At the risk of falling into that dreaded opinion-for-the-sake-of-opinion category, here is my open letter of appreciation to Coach Jim Grobe:

Though I grew up a diehard New York Mets fan, I entered Wake Forest in the fall of 2006 a Long Islander naïve to the intricacies of collegiate sports. Between the highs and lows of paying attention to baseball, I vaguely knew college football existed. But I soon learned that one of the great tragedies of growing up in the Northeast is being unable to experience glories of college gamedays.

Not being a fan of Wake sports was not an option, and I loved the Demon Deacons unconditionally from the start. I had no clue that Wake was picked to finish last in the ACC. I didn’t know that most other football stadiums ate our 31,500-seat home for breakfast.

My first-ever college football game was the 2006 season opener, Wake Forest vs. Syracuse. Though I didn’t yet understand the point of tailgating in a sundress, as is a Southern tradition, I was instantly hooked on Wake football and all the intricacies of college sports.

It’s true what they tell you about college—it’s the best four years of your life, but freshman year is tougher than you would think. Grobey, as we liked to call him, rallied an entire school around a sport that often played second fiddle to the parallel sport of tailgating. The season progressed like a great concert, with each game better than the last, providing the greatest imaginable backdrop to cure any freshman blues. The winning games brought us closer to an ACC Championship.
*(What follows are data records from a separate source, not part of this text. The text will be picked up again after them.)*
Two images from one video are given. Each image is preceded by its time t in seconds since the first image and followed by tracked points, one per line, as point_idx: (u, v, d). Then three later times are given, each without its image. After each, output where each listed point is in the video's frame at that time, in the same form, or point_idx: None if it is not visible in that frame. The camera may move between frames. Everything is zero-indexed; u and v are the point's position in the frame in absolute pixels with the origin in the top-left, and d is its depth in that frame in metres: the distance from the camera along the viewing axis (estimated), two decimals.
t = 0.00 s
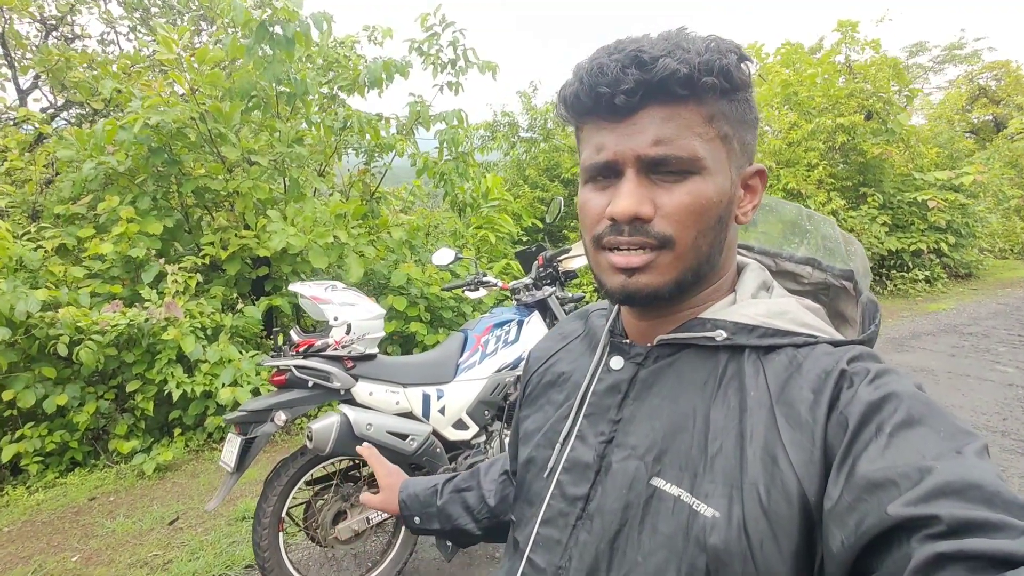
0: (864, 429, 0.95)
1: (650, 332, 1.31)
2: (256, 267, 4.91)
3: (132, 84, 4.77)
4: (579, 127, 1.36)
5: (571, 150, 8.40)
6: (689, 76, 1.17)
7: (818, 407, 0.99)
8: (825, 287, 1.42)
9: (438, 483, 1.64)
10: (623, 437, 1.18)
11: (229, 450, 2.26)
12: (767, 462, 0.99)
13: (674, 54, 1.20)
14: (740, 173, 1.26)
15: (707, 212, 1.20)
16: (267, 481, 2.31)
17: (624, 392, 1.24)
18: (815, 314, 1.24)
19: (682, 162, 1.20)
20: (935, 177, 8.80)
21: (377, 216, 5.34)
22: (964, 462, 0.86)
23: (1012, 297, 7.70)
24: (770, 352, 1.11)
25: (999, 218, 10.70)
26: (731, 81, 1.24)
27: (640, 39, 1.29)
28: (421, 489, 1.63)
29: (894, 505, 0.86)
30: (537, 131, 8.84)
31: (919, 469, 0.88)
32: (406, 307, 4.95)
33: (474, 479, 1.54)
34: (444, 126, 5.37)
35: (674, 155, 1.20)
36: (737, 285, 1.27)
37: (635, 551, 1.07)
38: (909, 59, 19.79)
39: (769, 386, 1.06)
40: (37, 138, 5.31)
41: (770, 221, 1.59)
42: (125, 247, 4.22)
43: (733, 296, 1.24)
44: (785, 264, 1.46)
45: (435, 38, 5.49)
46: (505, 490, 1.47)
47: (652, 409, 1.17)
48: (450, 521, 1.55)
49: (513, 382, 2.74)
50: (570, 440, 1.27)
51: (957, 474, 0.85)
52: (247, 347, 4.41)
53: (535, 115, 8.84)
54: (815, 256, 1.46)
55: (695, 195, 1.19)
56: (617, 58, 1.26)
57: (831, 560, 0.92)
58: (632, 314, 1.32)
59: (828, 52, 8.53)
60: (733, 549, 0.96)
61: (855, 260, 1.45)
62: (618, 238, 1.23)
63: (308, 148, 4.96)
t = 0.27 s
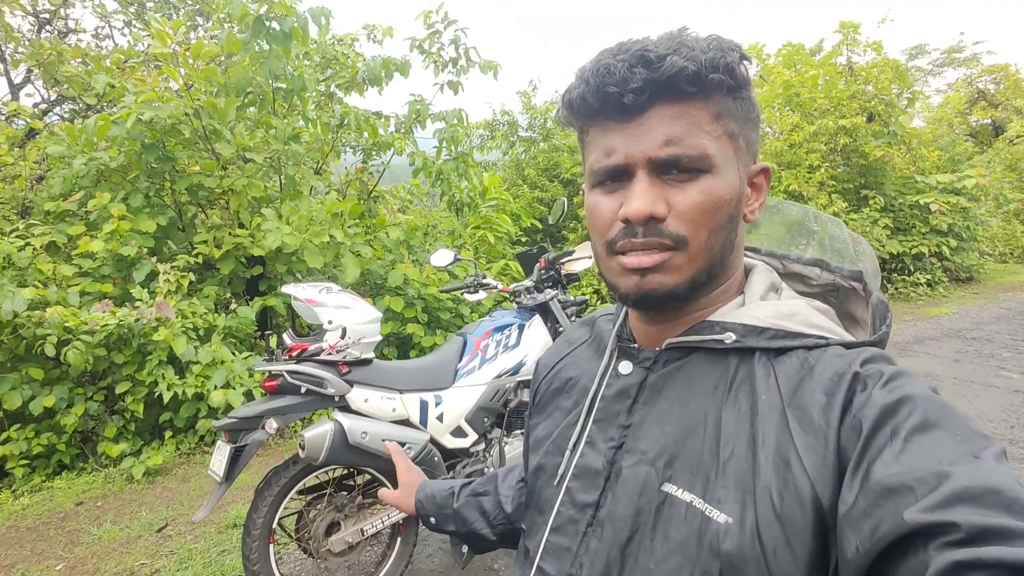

And the losing ones proved the level of class Coach Grobe brought to the Deacs.

That year, we finished the regular season 10–2, secured our spot in the ACC Championship game for the first time since 1970 and took home the title. Coach Grobe was named the ACC Coach of the Year and the AP National Coach of the Year.

The most surreal experience of our run was the Wake Forest–Boston College game, which featured now–Atlanta Falcons QB Matt Ryan playing for BC. We beat them and rushed the field. This was apparently not just a unique experience for me, but for all Wake football fans. The stadium was clearly not built for getting people on the field. We had to orderly file down the single staircase before exploding into mayhem. The goal posts would not come down, but not for lack of trying.

I’m not a fair-weather sports fan. But I’d be lying if I said that our run that year didn’t serve as a catalyst for my subsequent interest in football. I went on to be a Wake Forest Campus Correspondent for the ACC, writing a Wake football blog during my senior year. Though years later I would embarrass myself by pronouncing Nick Saban’s name “Nick Sa-bahn,” I wouldn’t have been in a position to even talk about football were it not for Grobe’s leadership.

Thank you, Coach Grobe, for I would not be the person I am today without your guidance. Though we never met, your leadership on and off the field has always inspired me.